Security Alert blog at PCWorld.com.
If you're a gamer who plays titles that use the Steam platform from Valve, you may want to keep a close eye on your personal data.
On Sunday November 6, Steam servers got hacked, and the hackers gained access to the user database. Initially the attack appeared to be against the Steam forums, but Valve later discovered the attack had run deeper than the online community. Details are still a little thin on the ground, but on Thursday Valve, the company behind Steam, posted the following message to its forums:
"We learned that intruders obtained access to a Steam database in addition to the forums. This database contained information including user names, hashed and salted passwords, game purchases, email addresses, billing addresses and encrypted credit card information. We do not have evidence that encrypted credit card numbers or personally identifying information were taken by the intruders, or that the protection on credit card numbers or passwords was cracked. We are still investigating.

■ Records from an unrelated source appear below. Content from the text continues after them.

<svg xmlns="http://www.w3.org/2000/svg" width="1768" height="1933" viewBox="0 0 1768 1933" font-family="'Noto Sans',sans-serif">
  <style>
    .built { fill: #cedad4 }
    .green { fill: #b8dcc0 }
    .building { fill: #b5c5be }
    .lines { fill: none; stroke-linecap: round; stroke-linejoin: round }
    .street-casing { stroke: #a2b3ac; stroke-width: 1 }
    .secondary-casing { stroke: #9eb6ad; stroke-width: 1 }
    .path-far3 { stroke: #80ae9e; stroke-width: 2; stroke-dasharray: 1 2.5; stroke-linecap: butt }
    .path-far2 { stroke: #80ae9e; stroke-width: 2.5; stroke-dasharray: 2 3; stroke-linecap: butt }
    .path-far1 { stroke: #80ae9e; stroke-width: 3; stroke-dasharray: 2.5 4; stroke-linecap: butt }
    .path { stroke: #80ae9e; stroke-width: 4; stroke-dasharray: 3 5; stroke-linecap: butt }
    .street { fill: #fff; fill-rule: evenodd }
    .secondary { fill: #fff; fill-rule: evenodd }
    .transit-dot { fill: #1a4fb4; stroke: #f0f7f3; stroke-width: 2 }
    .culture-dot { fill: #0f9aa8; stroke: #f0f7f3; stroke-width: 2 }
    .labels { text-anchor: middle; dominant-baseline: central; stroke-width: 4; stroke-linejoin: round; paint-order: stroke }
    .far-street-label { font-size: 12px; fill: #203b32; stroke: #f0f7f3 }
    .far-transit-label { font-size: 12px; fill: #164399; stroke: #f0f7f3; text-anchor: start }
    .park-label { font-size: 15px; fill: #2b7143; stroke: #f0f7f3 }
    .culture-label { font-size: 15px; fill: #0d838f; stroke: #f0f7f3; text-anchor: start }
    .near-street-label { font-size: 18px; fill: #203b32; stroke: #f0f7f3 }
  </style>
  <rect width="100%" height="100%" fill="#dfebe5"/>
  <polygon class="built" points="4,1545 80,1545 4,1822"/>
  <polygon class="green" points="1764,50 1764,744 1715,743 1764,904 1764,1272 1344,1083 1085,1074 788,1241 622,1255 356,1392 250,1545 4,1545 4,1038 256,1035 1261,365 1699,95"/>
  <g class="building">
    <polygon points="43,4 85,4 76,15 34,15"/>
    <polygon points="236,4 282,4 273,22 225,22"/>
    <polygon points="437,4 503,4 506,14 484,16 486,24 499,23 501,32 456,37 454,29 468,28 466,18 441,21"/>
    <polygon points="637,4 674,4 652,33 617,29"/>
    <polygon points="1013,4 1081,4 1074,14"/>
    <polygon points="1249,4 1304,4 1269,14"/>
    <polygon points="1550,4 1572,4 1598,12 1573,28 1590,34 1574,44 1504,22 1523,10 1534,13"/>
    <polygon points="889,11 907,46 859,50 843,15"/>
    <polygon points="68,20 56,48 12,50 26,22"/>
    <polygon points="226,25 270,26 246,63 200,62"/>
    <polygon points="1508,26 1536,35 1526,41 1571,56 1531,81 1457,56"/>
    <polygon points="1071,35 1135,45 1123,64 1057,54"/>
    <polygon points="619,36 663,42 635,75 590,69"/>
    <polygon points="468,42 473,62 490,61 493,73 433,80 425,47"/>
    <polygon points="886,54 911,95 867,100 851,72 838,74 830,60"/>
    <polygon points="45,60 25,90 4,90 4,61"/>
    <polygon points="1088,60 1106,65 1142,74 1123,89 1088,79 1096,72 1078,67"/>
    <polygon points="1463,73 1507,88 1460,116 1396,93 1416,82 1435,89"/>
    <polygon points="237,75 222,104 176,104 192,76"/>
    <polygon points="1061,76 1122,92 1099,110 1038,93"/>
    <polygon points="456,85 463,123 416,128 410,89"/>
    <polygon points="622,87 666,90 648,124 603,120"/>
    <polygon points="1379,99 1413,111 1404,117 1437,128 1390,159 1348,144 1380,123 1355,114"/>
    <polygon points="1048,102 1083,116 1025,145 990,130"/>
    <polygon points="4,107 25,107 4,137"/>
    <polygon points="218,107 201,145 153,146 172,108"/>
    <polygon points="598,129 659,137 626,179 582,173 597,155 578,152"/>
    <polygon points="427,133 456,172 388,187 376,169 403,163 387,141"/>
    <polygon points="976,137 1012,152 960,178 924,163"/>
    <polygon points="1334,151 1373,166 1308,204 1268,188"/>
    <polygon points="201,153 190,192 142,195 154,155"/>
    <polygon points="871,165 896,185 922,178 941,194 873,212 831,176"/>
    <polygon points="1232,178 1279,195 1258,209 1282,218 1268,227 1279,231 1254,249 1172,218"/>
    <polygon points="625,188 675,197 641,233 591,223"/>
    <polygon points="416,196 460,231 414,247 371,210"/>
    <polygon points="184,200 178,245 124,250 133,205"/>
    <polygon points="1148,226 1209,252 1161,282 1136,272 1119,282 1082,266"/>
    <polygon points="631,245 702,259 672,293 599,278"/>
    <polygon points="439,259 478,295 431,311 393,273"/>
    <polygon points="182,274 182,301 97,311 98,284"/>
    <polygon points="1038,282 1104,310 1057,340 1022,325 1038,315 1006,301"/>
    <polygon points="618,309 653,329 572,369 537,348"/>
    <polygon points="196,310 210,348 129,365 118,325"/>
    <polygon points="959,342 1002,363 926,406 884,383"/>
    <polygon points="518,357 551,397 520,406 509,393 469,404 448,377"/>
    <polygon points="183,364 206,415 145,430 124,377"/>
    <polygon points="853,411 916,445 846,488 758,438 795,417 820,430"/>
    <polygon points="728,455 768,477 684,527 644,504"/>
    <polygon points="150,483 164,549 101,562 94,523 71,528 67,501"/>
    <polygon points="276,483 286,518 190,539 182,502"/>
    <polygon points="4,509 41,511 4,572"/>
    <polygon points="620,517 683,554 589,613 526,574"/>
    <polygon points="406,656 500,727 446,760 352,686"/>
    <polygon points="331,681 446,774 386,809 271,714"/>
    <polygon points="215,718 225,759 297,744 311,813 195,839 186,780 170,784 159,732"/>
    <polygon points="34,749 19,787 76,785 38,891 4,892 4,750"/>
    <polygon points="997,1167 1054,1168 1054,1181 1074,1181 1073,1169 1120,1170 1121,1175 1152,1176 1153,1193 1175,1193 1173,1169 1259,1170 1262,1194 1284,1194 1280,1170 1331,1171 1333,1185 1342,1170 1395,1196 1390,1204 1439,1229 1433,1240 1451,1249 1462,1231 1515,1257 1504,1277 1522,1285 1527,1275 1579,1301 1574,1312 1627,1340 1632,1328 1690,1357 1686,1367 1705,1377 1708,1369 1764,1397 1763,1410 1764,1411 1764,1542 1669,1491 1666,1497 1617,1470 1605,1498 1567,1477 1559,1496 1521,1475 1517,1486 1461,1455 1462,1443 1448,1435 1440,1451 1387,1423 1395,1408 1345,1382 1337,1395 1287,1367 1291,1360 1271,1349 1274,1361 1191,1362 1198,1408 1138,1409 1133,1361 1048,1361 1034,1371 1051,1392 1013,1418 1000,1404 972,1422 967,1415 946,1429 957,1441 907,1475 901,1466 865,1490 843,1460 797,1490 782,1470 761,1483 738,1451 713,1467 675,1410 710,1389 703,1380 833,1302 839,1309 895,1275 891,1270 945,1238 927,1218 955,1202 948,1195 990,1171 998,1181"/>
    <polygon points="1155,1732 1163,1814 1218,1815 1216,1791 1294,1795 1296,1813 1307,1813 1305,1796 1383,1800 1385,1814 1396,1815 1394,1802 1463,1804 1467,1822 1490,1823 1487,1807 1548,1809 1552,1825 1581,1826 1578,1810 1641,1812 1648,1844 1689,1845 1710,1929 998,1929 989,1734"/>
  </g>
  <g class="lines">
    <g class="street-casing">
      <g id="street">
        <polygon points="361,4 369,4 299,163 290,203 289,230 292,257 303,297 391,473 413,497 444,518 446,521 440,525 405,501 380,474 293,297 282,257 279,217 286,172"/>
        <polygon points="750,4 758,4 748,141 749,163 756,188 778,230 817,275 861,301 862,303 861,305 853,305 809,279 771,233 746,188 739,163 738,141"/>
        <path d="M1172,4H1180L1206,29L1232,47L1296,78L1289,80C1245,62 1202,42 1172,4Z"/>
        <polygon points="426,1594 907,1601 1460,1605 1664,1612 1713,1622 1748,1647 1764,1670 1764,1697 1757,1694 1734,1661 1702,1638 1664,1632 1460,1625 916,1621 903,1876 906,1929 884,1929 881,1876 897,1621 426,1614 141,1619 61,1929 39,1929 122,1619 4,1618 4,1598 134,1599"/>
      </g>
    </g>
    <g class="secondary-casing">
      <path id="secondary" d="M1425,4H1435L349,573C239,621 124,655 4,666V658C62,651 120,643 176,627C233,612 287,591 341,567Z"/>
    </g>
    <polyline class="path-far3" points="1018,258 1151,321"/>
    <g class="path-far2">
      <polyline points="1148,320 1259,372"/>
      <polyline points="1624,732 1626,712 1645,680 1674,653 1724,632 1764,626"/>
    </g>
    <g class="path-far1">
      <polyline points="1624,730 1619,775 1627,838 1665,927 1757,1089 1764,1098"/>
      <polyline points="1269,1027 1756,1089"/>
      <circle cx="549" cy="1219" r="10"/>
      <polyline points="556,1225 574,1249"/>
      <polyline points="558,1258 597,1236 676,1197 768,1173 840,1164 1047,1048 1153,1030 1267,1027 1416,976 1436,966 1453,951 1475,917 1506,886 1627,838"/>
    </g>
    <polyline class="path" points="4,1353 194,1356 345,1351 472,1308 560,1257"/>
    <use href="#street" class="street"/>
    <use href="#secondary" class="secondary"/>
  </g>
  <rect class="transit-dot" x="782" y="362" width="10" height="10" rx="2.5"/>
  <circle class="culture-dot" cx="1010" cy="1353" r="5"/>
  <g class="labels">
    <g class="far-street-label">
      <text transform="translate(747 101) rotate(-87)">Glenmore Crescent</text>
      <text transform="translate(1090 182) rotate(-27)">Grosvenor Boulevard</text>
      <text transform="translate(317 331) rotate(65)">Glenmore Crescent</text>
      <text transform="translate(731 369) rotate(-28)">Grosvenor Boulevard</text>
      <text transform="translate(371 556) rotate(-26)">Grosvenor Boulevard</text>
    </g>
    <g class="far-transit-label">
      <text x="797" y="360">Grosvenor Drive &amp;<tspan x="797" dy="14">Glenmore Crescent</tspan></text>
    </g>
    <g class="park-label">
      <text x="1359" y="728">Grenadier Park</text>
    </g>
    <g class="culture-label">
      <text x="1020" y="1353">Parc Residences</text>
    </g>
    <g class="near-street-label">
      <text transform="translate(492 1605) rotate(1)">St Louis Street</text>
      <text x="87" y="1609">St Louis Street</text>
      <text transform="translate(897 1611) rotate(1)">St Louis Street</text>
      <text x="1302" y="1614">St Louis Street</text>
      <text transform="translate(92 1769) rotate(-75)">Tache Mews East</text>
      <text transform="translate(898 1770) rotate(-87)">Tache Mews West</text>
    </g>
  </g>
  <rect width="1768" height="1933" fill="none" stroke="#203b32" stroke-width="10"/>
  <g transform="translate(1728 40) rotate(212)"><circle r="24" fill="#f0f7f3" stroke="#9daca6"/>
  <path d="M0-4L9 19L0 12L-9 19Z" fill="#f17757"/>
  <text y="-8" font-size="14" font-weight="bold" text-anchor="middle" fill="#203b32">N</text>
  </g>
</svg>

We don't have evidence of credit card misuse at this time. Nonetheless you should watch your credit card activity and statements closely.
While we only know of a few forum accounts that have been compromised, all forum users will be required to change their passwords the next time they login. If you have used your Steam forum password on other accounts you should change those passwords as well."
The compromise comes at a pretty bad time for PC gamers due to the imminent release of Skyrim: The Elder Scrolls V, which is supposed to be ready for download at midnight Friday morning.
Valve suggests that you change your Steam password and keep a close eye on your credit card and bank statements. See our previous story on what to do if you're a victim of a data breach for more steps you can take to protect your personal information.
Now would also be a good time to look at using Steam Guard. Steam Guard is available to all account holders, and prevents others from accessing Steam from an unknown computer unless you enter a code, which is delivered to your email.
Also, you should make sure your email address is verified with Steam in order to set up security features like secure questions.